Given a matrix A, I want to compute a matrix with rank(A) column vectors that span the range of A. With an SVD, this can be done with:

import LinearAlgebra as LA
function ortr_svd(A::AbstractMatrix{T}) where {T<:Number}
dec = LA.svd(A)
tol = maximum(dec.S) * maximum(size(A)) * eps(T)
rank = sum(dec.S .> tol)
dec.U[:, 1:rank] # The first `rank` columns of U span A.
end

Because this does not work with sparse matrices, I want to find an alternative using a QR decomposition. My attempt is:

function ortr_qr(A::AbstractMatrix{T}) where {T<:Number}
dec = LA.qr(A, LA.ColumnNorm())
tol = maximum(abs.(dec.R)) * maximum(size(A)) * eps(T)
rank = sum(abs.(LA.Diagonal(dec.R)) .> tol)
dec.Q[:, 1:rank]
end

This seems to work when A is dense, but otherwise I get the error

ERROR: Pivoting Strategies are not supported by `SparseMatrixCSC`s

Is there any workaround? For instance, can I do it without any pivoting, or can I make pivoting work on sparse arrays?

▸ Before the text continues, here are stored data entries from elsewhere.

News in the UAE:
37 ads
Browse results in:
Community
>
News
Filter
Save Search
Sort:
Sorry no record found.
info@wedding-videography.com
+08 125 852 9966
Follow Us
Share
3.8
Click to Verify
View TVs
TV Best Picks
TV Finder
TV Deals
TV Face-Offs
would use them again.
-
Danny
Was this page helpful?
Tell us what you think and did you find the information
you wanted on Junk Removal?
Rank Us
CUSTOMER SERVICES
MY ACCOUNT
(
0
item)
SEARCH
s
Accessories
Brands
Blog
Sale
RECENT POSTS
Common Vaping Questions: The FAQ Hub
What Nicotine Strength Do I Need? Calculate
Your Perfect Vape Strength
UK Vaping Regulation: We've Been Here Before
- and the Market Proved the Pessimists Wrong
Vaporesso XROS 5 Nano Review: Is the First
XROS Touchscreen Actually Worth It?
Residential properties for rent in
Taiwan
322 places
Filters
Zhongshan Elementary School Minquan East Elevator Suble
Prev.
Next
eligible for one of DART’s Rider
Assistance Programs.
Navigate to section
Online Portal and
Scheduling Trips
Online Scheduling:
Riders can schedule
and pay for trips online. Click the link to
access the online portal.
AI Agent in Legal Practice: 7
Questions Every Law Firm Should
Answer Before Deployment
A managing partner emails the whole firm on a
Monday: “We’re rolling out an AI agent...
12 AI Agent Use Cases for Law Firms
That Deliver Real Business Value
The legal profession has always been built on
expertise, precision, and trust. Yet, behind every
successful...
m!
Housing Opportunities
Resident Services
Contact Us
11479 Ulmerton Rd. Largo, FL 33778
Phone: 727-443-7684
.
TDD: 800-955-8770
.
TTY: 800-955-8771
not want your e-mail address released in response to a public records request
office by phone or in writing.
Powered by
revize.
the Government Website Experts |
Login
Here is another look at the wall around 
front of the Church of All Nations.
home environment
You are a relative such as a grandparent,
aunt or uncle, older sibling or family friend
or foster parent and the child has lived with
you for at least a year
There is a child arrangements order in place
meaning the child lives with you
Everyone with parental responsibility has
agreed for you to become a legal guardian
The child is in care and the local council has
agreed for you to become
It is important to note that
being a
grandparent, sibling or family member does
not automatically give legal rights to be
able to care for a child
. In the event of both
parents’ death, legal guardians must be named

See also: How to find the linearly independent columns (rows) of a matrix - #14 by stevengj (although this wasn’t written with sparse QR in mind). This returns a list of which of the columns of A are independent (up to some tolerance), and you can then use those columns as a basis — this might be a good approach to adapt for sparse A since its columns are sparse (albeit not orthonormal).

What sizes and ranks of sparse matrices are you interested in?

@stevengj In fact I had read your post before, but got stuck in adapting it to sparse matrices because the qr does not allow for pivoting if the matrix is sparse. Together with the answer by @abulak, this can be solved by getting the permutations from the rpivinv field of a SparseArrays.SPQR.QRSparse.

I expect usage with matrices of quite varying sizes (order thousands to tens of thousands) and the rank should often be around 1/5 of the dimension.

@abulak I had previously attempted something quite similar, but I was using F.prow instead of F.rpivinv for the rows permutation vector, and this somehow was not working. Indeed, these two fields are not equal, but I cannot seem to find the difference between them. Would you happen to know this?

These are inverses of each other – the difference is on which side you’re permuting rows. F.prow is permuting rows of A, its inverse will be permuting rows of Q. For solving linear equations with \ the prow is more useful. For our purpose we need the correct rows of Q.

Btw. every time when you ask for F.prow you’re inverting F.rpivinv (which you can also access like this, no need to getfield(F, :rpivinv).